PROBLEM STATEMENT
Pictures excluded, return the lines below from the first through the line holding "X129900000Y-116490000D03*".

GIVEN RECORDS

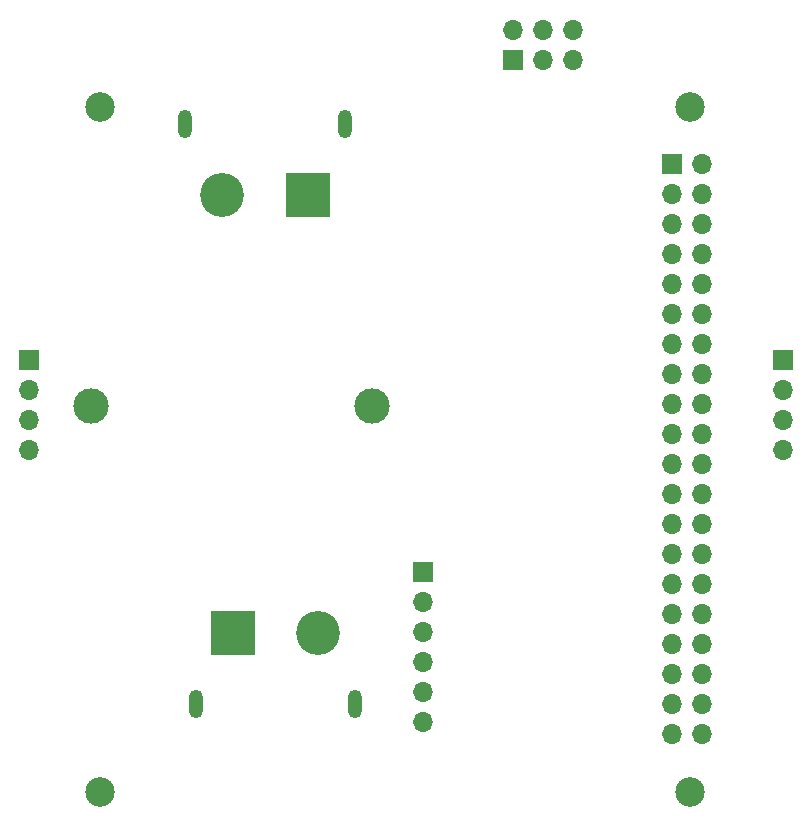
<source format=gbr>
%TF.GenerationSoftware,KiCad,Pcbnew,7.0.2-0*%
%TF.CreationDate,2023-05-05T21:51:11-04:00*%
%TF.ProjectId,Pi_HAT_V4,50695f48-4154-45f5-9634-2e6b69636164,rev?*%
%TF.SameCoordinates,Original*%
%TF.FileFunction,Soldermask,Top*%
%TF.FilePolarity,Negative*%
%FSLAX46Y46*%
G04 Gerber Fmt 4.6, Leading zero omitted, Abs format (unit mm)*
G04 Created by KiCad (PCBNEW 7.0.2-0) date 2023-05-05 21:51:11*
%MOMM*%
%LPD*%
G01*
G04 APERTURE LIST*
%ADD10R,1.700000X1.700000*%
%ADD11O,1.700000X1.700000*%
%ADD12C,2.500000*%
%ADD13R,3.716000X3.716000*%
%ADD14C,3.716000*%
%ADD15O,1.200000X2.400000*%
%ADD16C,3.000000*%
G04 APERTURE END LIST*
D10*
%TO.C,J3*%
X137475000Y-70525000D03*
D11*
X137475000Y-67985000D03*
X140015000Y-70525000D03*
X140015000Y-67985000D03*
X142555000Y-70525000D03*
X142555000Y-67985000D03*
%TD*%
D12*
%TO.C,H1*%
X152500000Y-74500000D03*
%TD*%
%TO.C,H2*%
X102500000Y-74500000D03*
%TD*%
%TO.C,H3*%
X102500000Y-132500000D03*
%TD*%
D10*
%TO.C,J1*%
X129900000Y-113950000D03*
D11*
X129900000Y-116490000D03*
X129900000Y-119030000D03*
X129900000Y-121570000D03*
X129900000Y-124110000D03*
X129900000Y-126650000D03*
%TD*%
D12*
%TO.C,H4*%
X152500000Y-132500000D03*
%TD*%
D10*
%TO.C,J2*%
X151000000Y-79400000D03*
D11*
X153540000Y-79400000D03*
X151000000Y-81940000D03*
X153540000Y-81940000D03*
X151000000Y-84480000D03*
X153540000Y-84480000D03*
X151000000Y-87020000D03*
X153540000Y-87020000D03*
X151000000Y-89560000D03*
X153540000Y-89560000D03*
X151000000Y-92100000D03*
X153540000Y-92100000D03*
X151000000Y-94640000D03*
X153540000Y-94640000D03*
X151000000Y-97180000D03*
X153540000Y-97180000D03*
X151000000Y-99720000D03*
X153540000Y-99720000D03*
X151000000Y-102260000D03*
X153540000Y-102260000D03*
X151000000Y-104800000D03*
X153540000Y-104800000D03*
X151000000Y-107340000D03*
X153540000Y-107340000D03*
X151000000Y-109880000D03*
X153540000Y-109880000D03*
X151000000Y-112420000D03*
X153540000Y-112420000D03*
X151000000Y-114960000D03*
X153540000Y-114960000D03*
X151000000Y-117500000D03*
X153540000Y-117500000D03*
X151000000Y-120040000D03*
X153540000Y-120040000D03*
X151000000Y-122580000D03*
X153540000Y-122580000D03*
X151000000Y-125120000D03*
X153540000Y-125120000D03*
X151000000Y-127660000D03*
X153540000Y-127660000D03*
%TD*%
D10*
%TO.C,J4*%
X96550000Y-96000000D03*
D11*
X96550000Y-98540000D03*
X96550000Y-101080000D03*
X96550000Y-103620000D03*
%TD*%
D13*
%TO.C,J5*%
X120100000Y-82000000D03*
D14*
X112900000Y-82000000D03*
D15*
X123250000Y-76000000D03*
X109750000Y-76000000D03*
%TD*%
D13*
%TO.C,J8*%
X113800000Y-119100000D03*
D14*
X121000000Y-119100000D03*
D15*
X110650000Y-125100000D03*
X124150000Y-125100000D03*
%TD*%
D16*
%TO.C,L2*%
X101800000Y-99850000D03*
X125600000Y-99850000D03*
%TD*%
D10*
%TO.C,J6*%
X160350000Y-96000000D03*
D11*
X160350000Y-98540000D03*
X160350000Y-101080000D03*
X160350000Y-103620000D03*
%TD*%
M02*

</source>
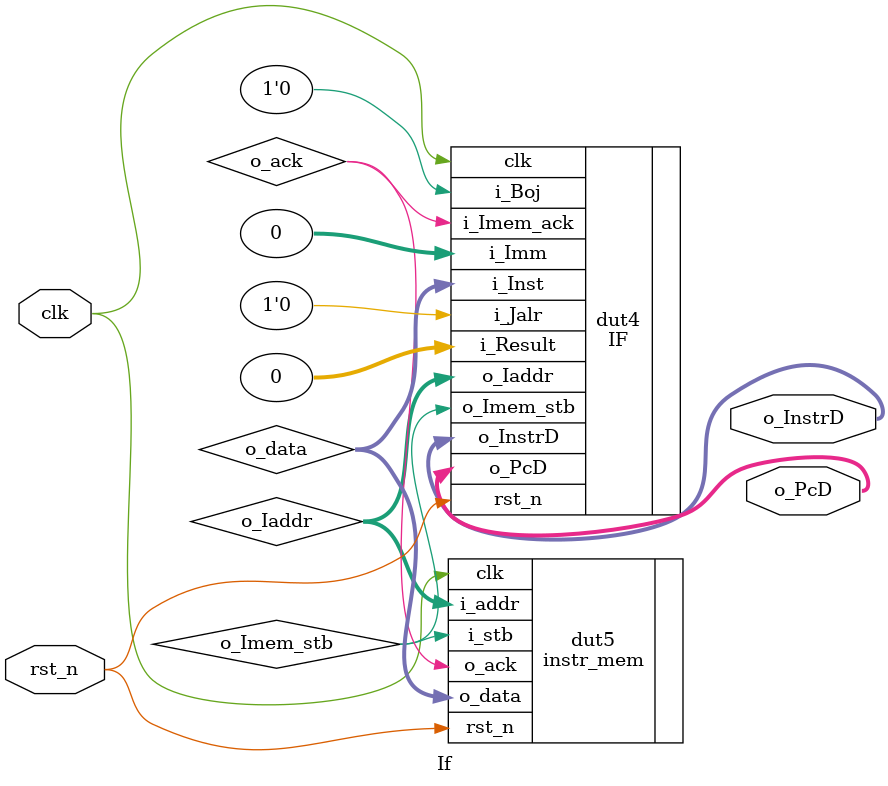
<source format=v>
`timescale 1ns / 1ps
`default_nettype none
`include "../rtl/parameters.vh"
`include "../rtl/IF.v"
`include "../rtl/instr_mem.v"

module If(
    input wire clk,
    input wire rst_n,
    output wire [31:0] o_InstrD,
    output wire [31:0] o_PcD
);

  // Internal signals
  wire [31:0] o_data;       // Instruction fetched from instr_mem
  wire o_ack;               // Acknowledge signal from instr_mem
  wire [31:0] o_Iaddr;      // Instruction address from IF
  wire o_Imem_stb;          // Memory request signal from IF

  // Instantiate the IF module
  IF dut4 (
      .clk(clk),
      .rst_n(rst_n),
      .i_Inst(o_data),
      .i_Imem_ack(o_ack),
      .i_Imm(32'b0),           // Immediate value (set to 0 here; modify as needed)
      .i_Result(32'b0),        // Result input (set to 0 here; modify as needed)
      .i_Boj(1'b0), // Branch or Jump
      .i_Jalr(1'b0), // Jump and Link Register
      .o_Imem_stb(o_Imem_stb),
      .o_Iaddr(o_Iaddr),
      .o_InstrD(o_InstrD),
      .o_PcD(o_PcD)
  );

  // Instantiate the instr_mem module
  instr_mem dut5 (
      .clk(clk),
      .rst_n(rst_n),
      .i_addr(o_Iaddr),
      .i_stb(o_Imem_stb),
      .o_ack(o_ack),
      .o_data(o_data)
  );

endmodule

</source>
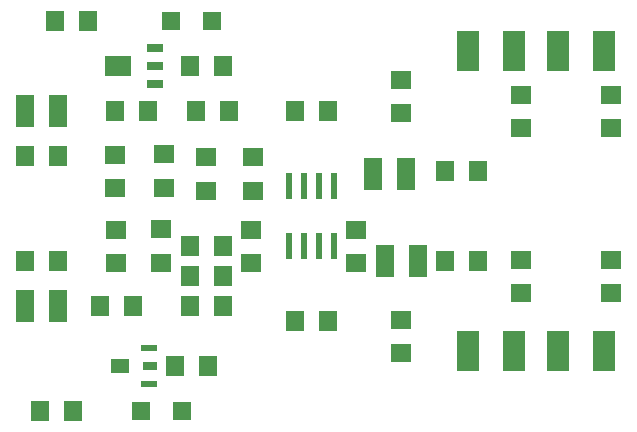
<source format=gbr>
G04 EAGLE Gerber RS-274X export*
G75*
%MOMM*%
%FSLAX34Y34*%
%LPD*%
%INSolderpaste Top*%
%IPPOS*%
%AMOC8*
5,1,8,0,0,1.08239X$1,22.5*%
G01*
%ADD10R,1.800000X1.600000*%
%ADD11R,1.600000X1.803000*%
%ADD12R,0.609600X2.286000*%
%ADD13R,1.600000X2.700000*%
%ADD14R,1.803000X1.600000*%
%ADD15R,1.600000X1.800000*%
%ADD16R,1.900000X3.400000*%
%ADD17R,1.500000X1.500000*%
%ADD18R,1.400000X0.800000*%
%ADD19R,2.200000X1.800000*%
%ADD20R,1.225000X0.650000*%
%ADD21R,1.550000X1.265000*%
%ADD22R,1.400000X0.570000*%


D10*
X444500Y278100D03*
X444500Y306100D03*
D11*
X481080Y228600D03*
X509520Y228600D03*
D12*
X387350Y215646D03*
X374650Y215646D03*
X361950Y215646D03*
X349250Y215646D03*
X349250Y165354D03*
X361950Y165354D03*
X374650Y165354D03*
X387350Y165354D03*
D10*
X406400Y151100D03*
X406400Y179100D03*
X317500Y179100D03*
X317500Y151100D03*
D13*
X125700Y279400D03*
X153700Y279400D03*
D11*
X201680Y279400D03*
X230120Y279400D03*
D14*
X243840Y242820D03*
X243840Y214380D03*
X318770Y211840D03*
X318770Y240280D03*
X279400Y211840D03*
X279400Y240280D03*
D15*
X298480Y279400D03*
X270480Y279400D03*
D10*
X201930Y242600D03*
X201930Y214600D03*
D11*
X125480Y241300D03*
X153920Y241300D03*
X382520Y279400D03*
X354080Y279400D03*
D16*
X501200Y330200D03*
X540200Y330200D03*
D10*
X546100Y293400D03*
X546100Y265400D03*
D16*
X577400Y330200D03*
X616400Y330200D03*
D10*
X622300Y293400D03*
X622300Y265400D03*
D13*
X420340Y226060D03*
X448340Y226060D03*
D11*
X481080Y152400D03*
X509520Y152400D03*
D10*
X444500Y102900D03*
X444500Y74900D03*
D11*
X382520Y101600D03*
X354080Y101600D03*
D16*
X501200Y76200D03*
X540200Y76200D03*
D10*
X546100Y125700D03*
X546100Y153700D03*
D16*
X577400Y76200D03*
X616400Y76200D03*
D10*
X622300Y125700D03*
X622300Y153700D03*
D13*
X430500Y152400D03*
X458500Y152400D03*
D14*
X241300Y179320D03*
X241300Y150880D03*
D11*
X217420Y114300D03*
X188980Y114300D03*
D10*
X203200Y151100D03*
X203200Y179100D03*
D15*
X293400Y114300D03*
X265400Y114300D03*
D11*
X125480Y152400D03*
X153920Y152400D03*
D13*
X153700Y114300D03*
X125700Y114300D03*
D11*
X265180Y139700D03*
X293620Y139700D03*
X293620Y165100D03*
X265180Y165100D03*
D17*
X249200Y355600D03*
X284200Y355600D03*
X258800Y25400D03*
X223800Y25400D03*
D11*
X138180Y25400D03*
X166620Y25400D03*
X150880Y355600D03*
X179320Y355600D03*
D18*
X235700Y317500D03*
X235700Y332500D03*
X235700Y302500D03*
D19*
X204900Y317500D03*
D15*
X265400Y317500D03*
X293400Y317500D03*
D20*
X231525Y63500D03*
D21*
X206400Y63500D03*
D22*
X230650Y78500D03*
X230650Y48500D03*
D15*
X252700Y63500D03*
X280700Y63500D03*
M02*

</source>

ANSWER TO THE PROBLEM
<source format=gbr>
%TF.GenerationSoftware,KiCad,Pcbnew,7.0.2-0*%
%TF.CreationDate,2023-05-05T21:51:11-04:00*%
%TF.ProjectId,Pi_HAT_V4,50695f48-4154-45f5-9634-2e6b69636164,rev?*%
%TF.SameCoordinates,Original*%
%TF.FileFunction,Soldermask,Top*%
%TF.FilePolarity,Negative*%
%FSLAX46Y46*%
G04 Gerber Fmt 4.6, Leading zero omitted, Abs format (unit mm)*
G04 Created by KiCad (PCBNEW 7.0.2-0) date 2023-05-05 21:51:11*
%MOMM*%
%LPD*%
G01*
G04 APERTURE LIST*
%ADD10R,1.700000X1.700000*%
%ADD11O,1.700000X1.700000*%
%ADD12C,2.500000*%
%ADD13R,3.716000X3.716000*%
%ADD14C,3.716000*%
%ADD15O,1.200000X2.400000*%
%ADD16C,3.000000*%
G04 APERTURE END LIST*
D10*
%TO.C,J3*%
X137475000Y-70525000D03*
D11*
X137475000Y-67985000D03*
X140015000Y-70525000D03*
X140015000Y-67985000D03*
X142555000Y-70525000D03*
X142555000Y-67985000D03*
%TD*%
D12*
%TO.C,H1*%
X152500000Y-74500000D03*
%TD*%
%TO.C,H2*%
X102500000Y-74500000D03*
%TD*%
%TO.C,H3*%
X102500000Y-132500000D03*
%TD*%
D10*
%TO.C,J1*%
X129900000Y-113950000D03*
D11*
X129900000Y-116490000D03*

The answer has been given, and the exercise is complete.